Research focus: My laboratory studies the structural and mechanistic basis of kinases that are closely related to human cancers. We apply a combination of biochemical and structural [single-particle cryoelectron microscopy (CryoEM) and X-ray crystallography] approaches to reveal the molecular mechanisms of such multicomponent biological complexes and help to provide new strategies for therapeutic targeting.

How did you get interested in science? Fundamental questions such as “why are we here,” “how do we fit into the universe,” and “what is life” have always intrigued me.
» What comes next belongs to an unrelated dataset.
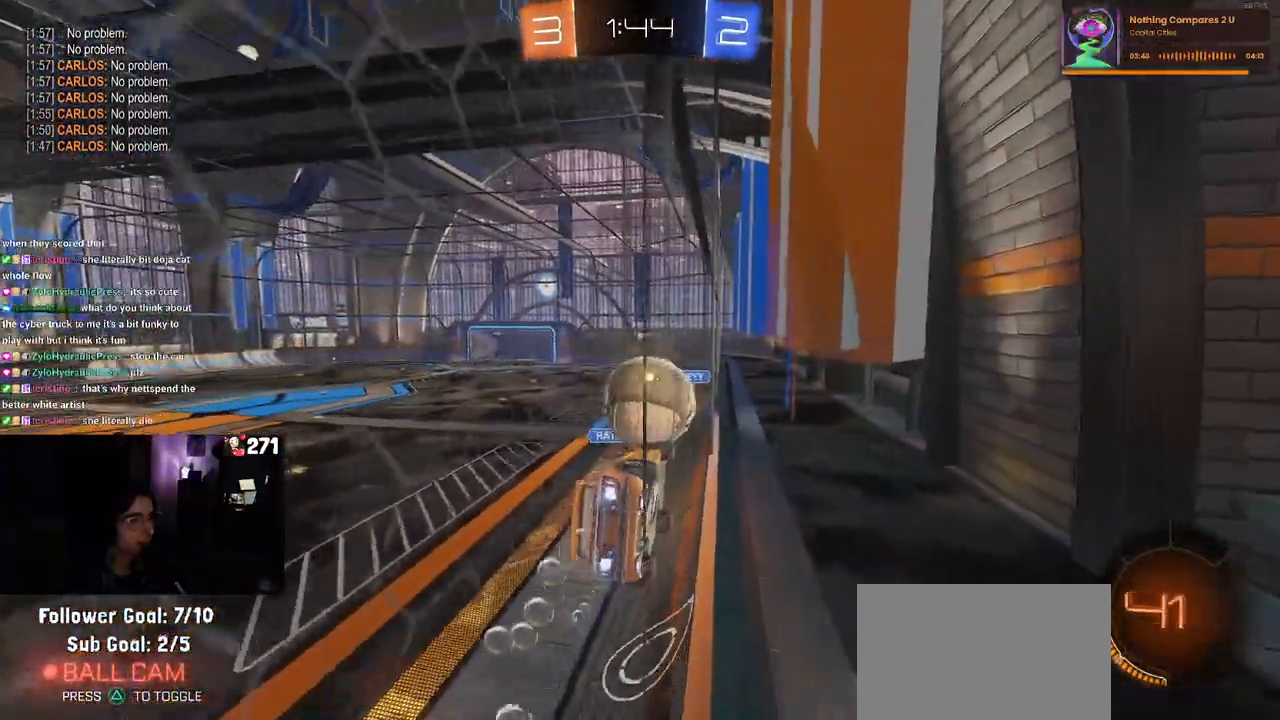
{"dt_ms": 500, "buttons": ["CROSS", "R1", "R2"], "left_stick": "center", "right_stick": "center", "events": [[450, "CROSS", "down"]]}
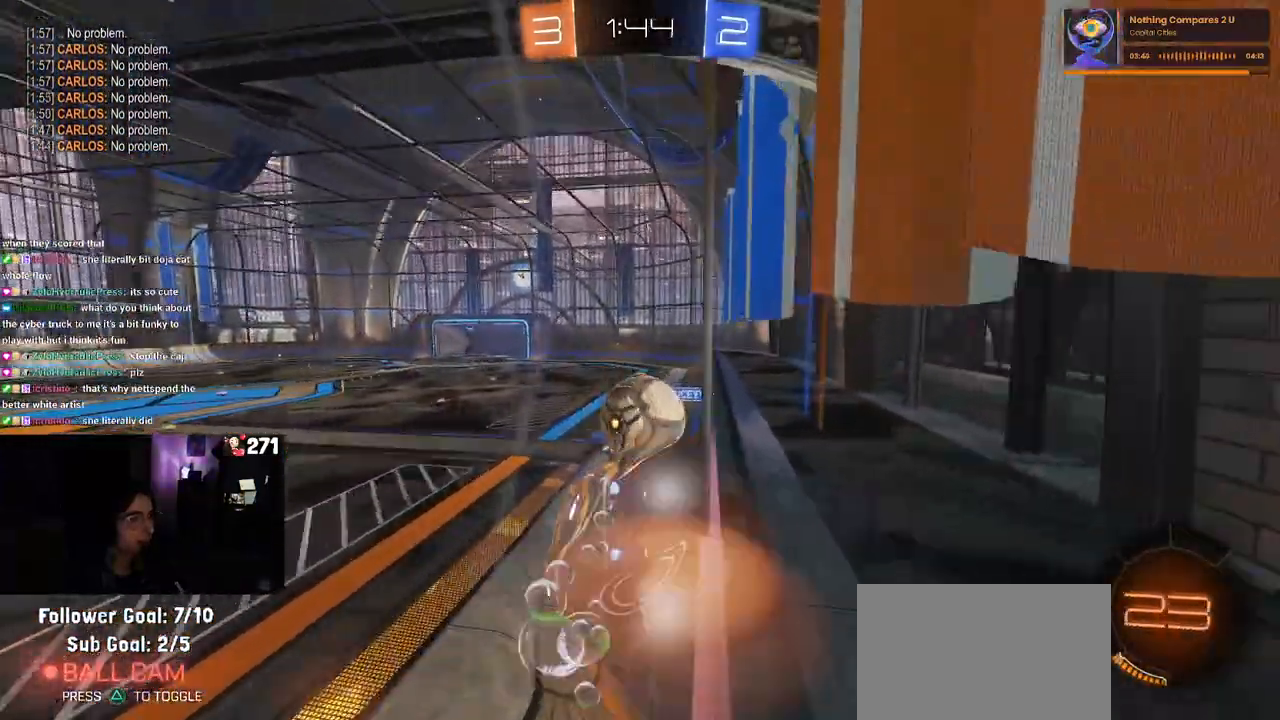
{"dt_ms": 500, "buttons": ["CROSS", "R2"], "left_stick": "center", "right_stick": "center", "events": [[67, "CROSS", "up"], [67, "R1", "up"], [350, "left_stick", "up"], [433, "CROSS", "down"], [483, "left_stick", "center"]]}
Science can at least help us to turn the last question into specific projects that can lead to remarkable discoveries, tell us why things are the way they are, and how the natural world works—from atoms to galaxies.

Why did you choose to work in the field of kinases? My scientific endeavors have always been driven by a strong interest in molecular and cellular mechanisms underlying human diseases. Protein kinases are key regulators in complex cellular processes. Dysregulation of kinase-signaling processes is associated with many human diseases, particularly cancer. The protein kinase superfamily has become a major drug target in the past decades. I chose to work in this field as I would like to contribute to this exploration and help people. The field is very diverse and provides me countless opportunities that align with my career interests.

What do you find exciting about your work? Helping to understand how things work with the potential to make people’s lives better.

What do you like to do outside of work? Spending time with my kids, reading, and wondering.

If I had more time I would … do more reading and wondering.